> To-do item: The answer must consist only of the lines in the records below from the line with "Page size: 2001x1125." to the line with "List each element's", both included, copied word for word with every picture left out.

══ Material provided ══

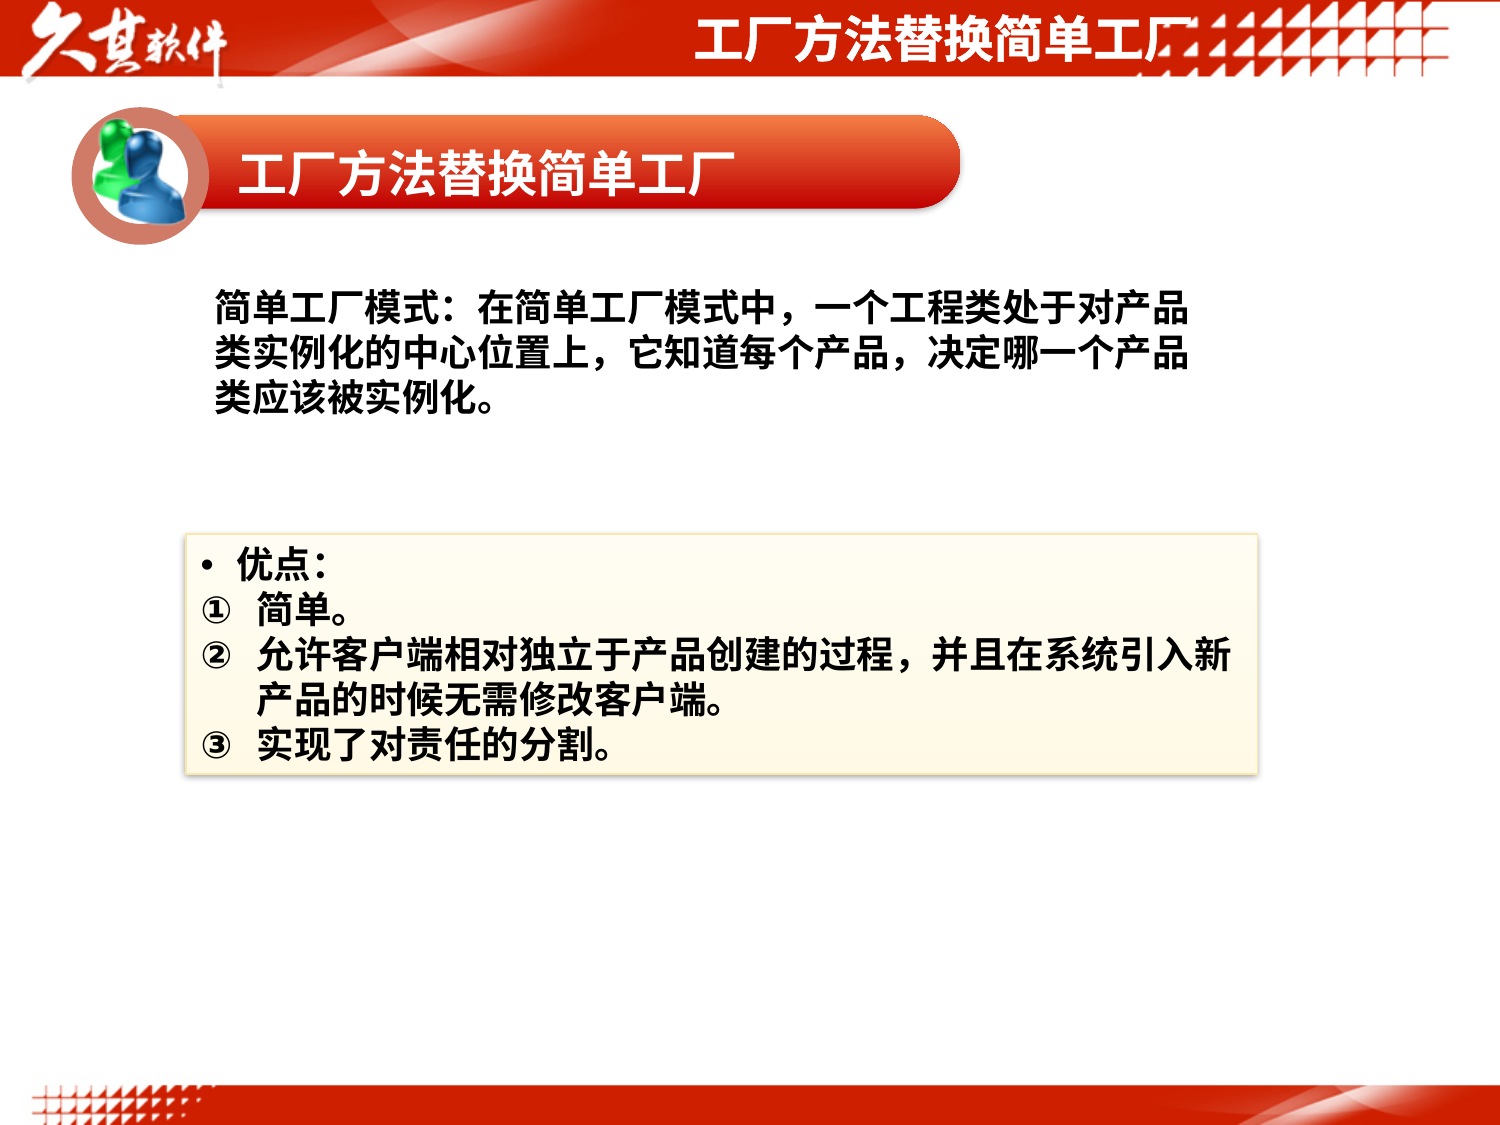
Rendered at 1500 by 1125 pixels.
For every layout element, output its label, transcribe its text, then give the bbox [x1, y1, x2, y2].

═══
══ Material provided ══

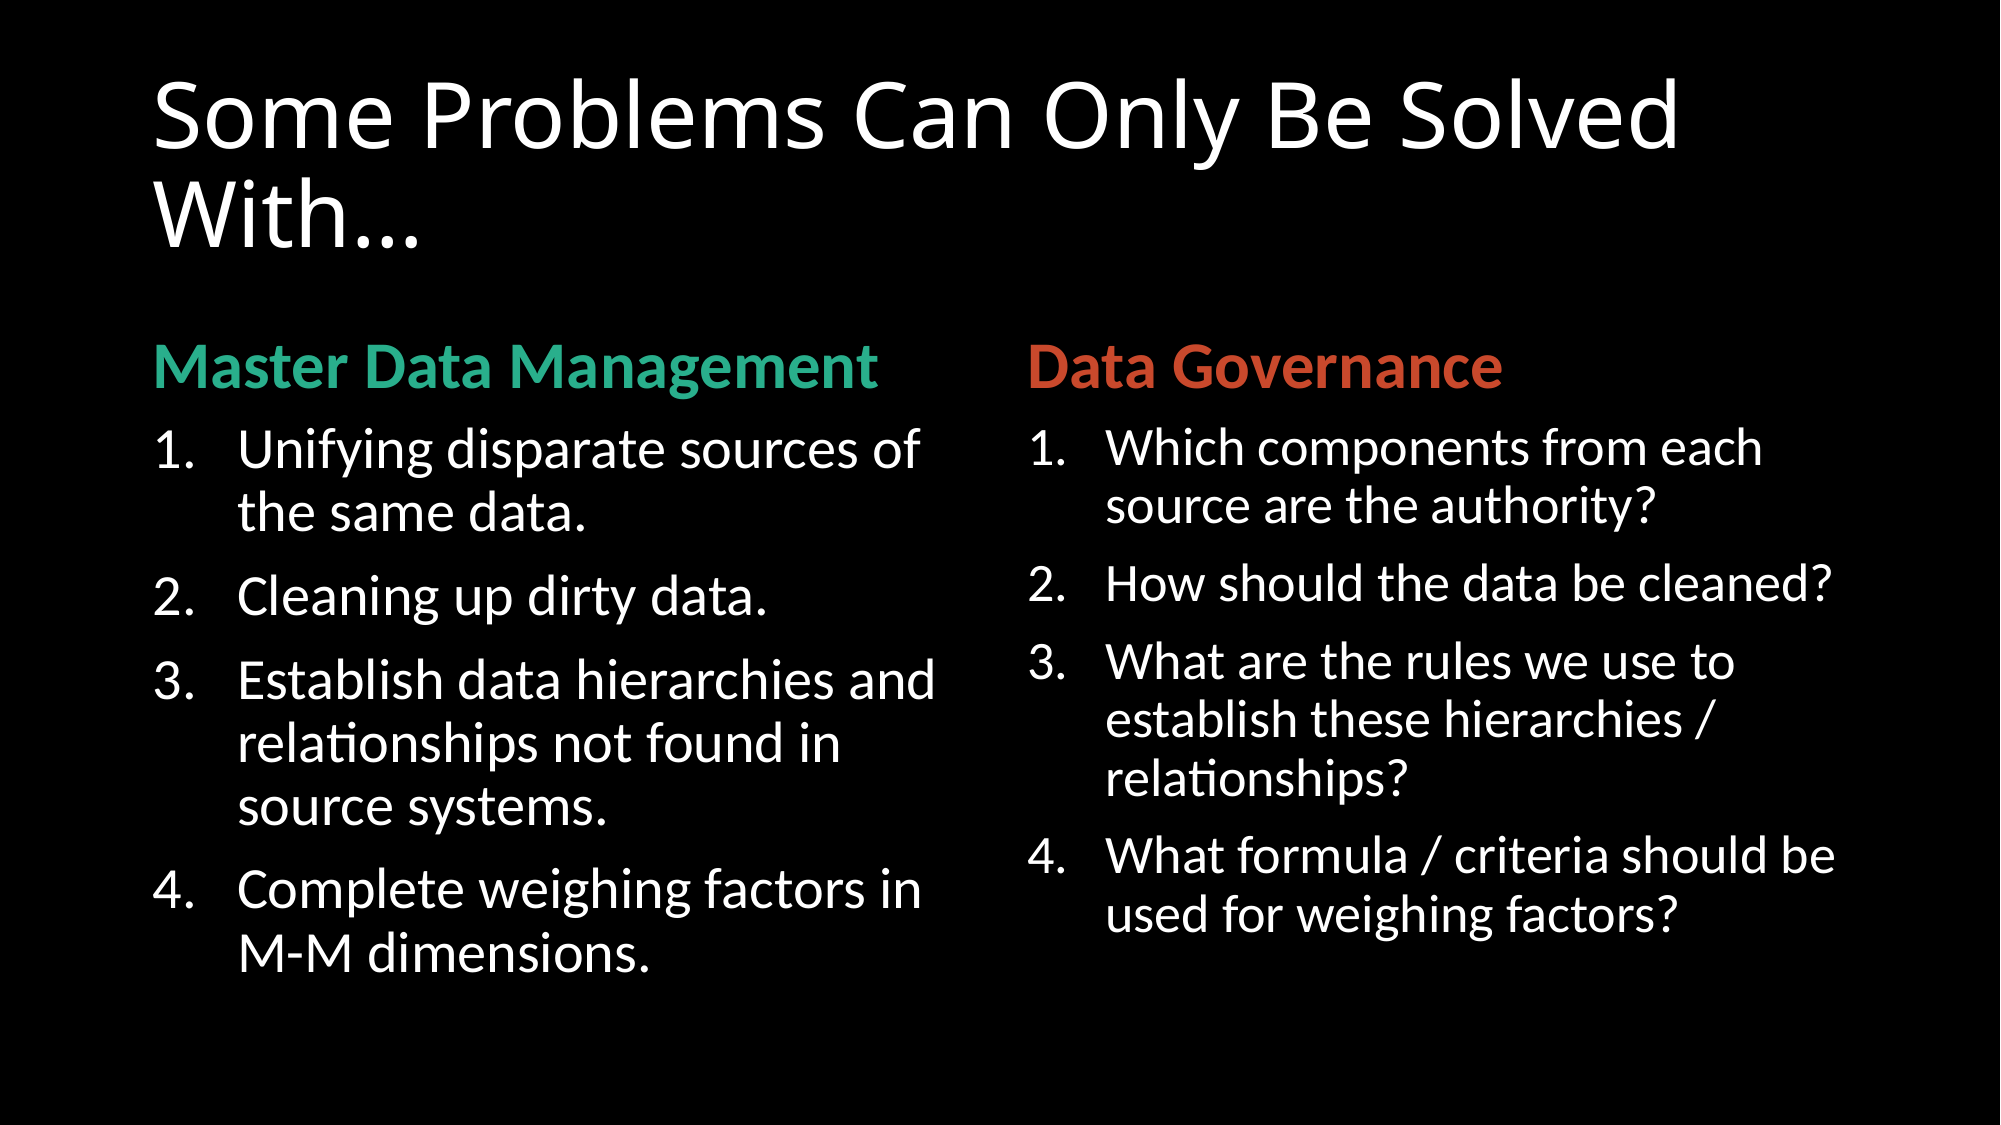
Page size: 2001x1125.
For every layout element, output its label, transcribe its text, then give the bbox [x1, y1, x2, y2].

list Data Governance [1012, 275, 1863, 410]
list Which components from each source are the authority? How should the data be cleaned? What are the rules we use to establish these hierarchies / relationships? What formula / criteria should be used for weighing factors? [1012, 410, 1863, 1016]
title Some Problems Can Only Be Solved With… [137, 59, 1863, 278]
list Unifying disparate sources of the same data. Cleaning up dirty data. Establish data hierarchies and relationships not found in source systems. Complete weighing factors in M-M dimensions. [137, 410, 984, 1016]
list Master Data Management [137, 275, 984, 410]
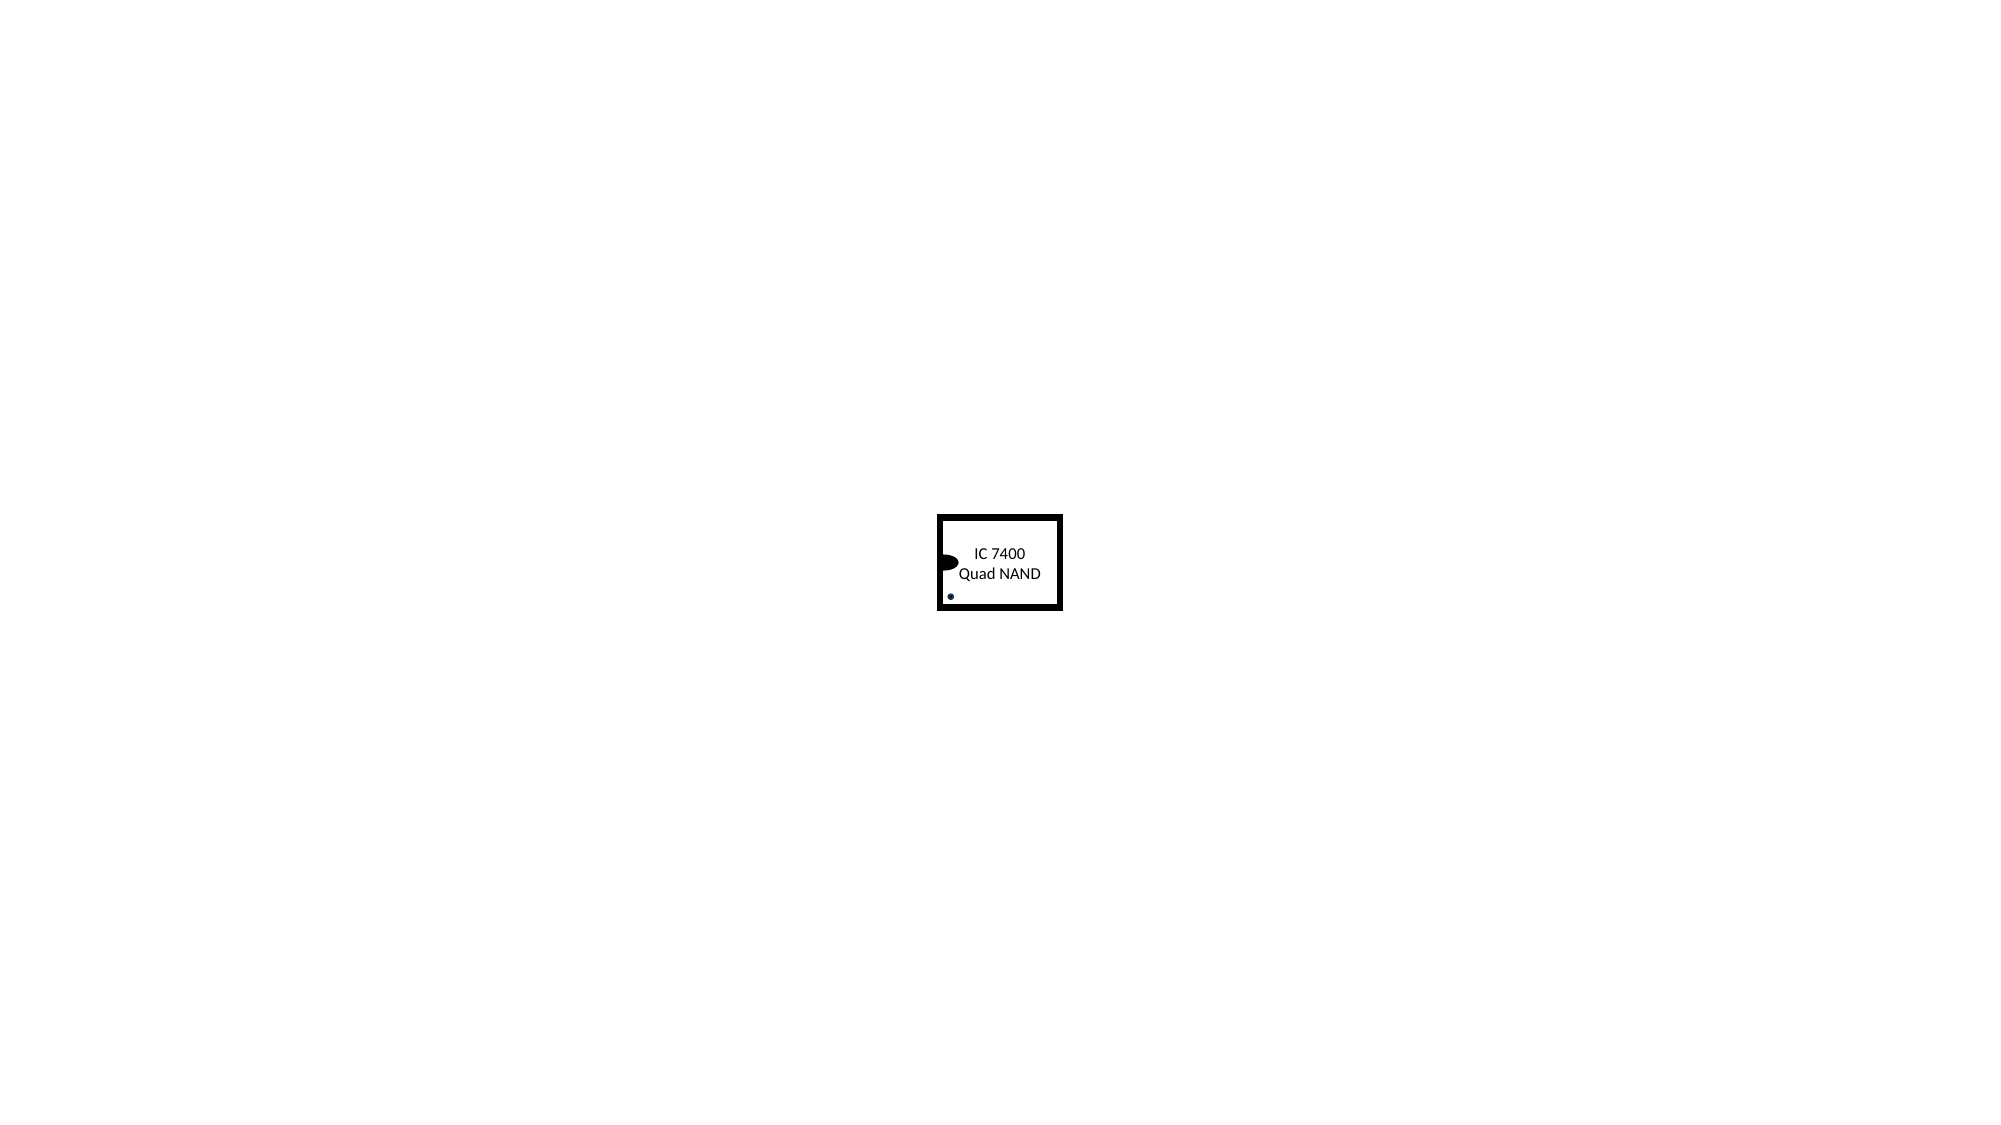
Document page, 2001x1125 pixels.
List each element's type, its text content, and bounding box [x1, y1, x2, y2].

═══

> Exercise answer:
Page size: 2001x1125.
For every layout element, output its label, transcribe its text, then give the bbox [x1, y1, x2, y2].

list Data Governance [1012, 275, 1863, 410]
list Which components from each source are the authority? How should the data be cleaned? What are the rules we use to establish these hierarchies / relationships? What formula / criteria should be used for weighing factors? [1012, 410, 1863, 1016]
title Some Problems Can Only Be Solved With… [137, 59, 1863, 278]
list Unifying disparate sources of the same data. Cleaning up dirty data. Establish data hierarchies and relationships not found in source systems. Complete weighing factors in M-M dimensions. [137, 410, 984, 1016]
list Master Data Management [137, 275, 984, 410]
Document page, 2001x1125 pixels.
List each element's type, its text content, and bounding box [x1, y1, x2, y2].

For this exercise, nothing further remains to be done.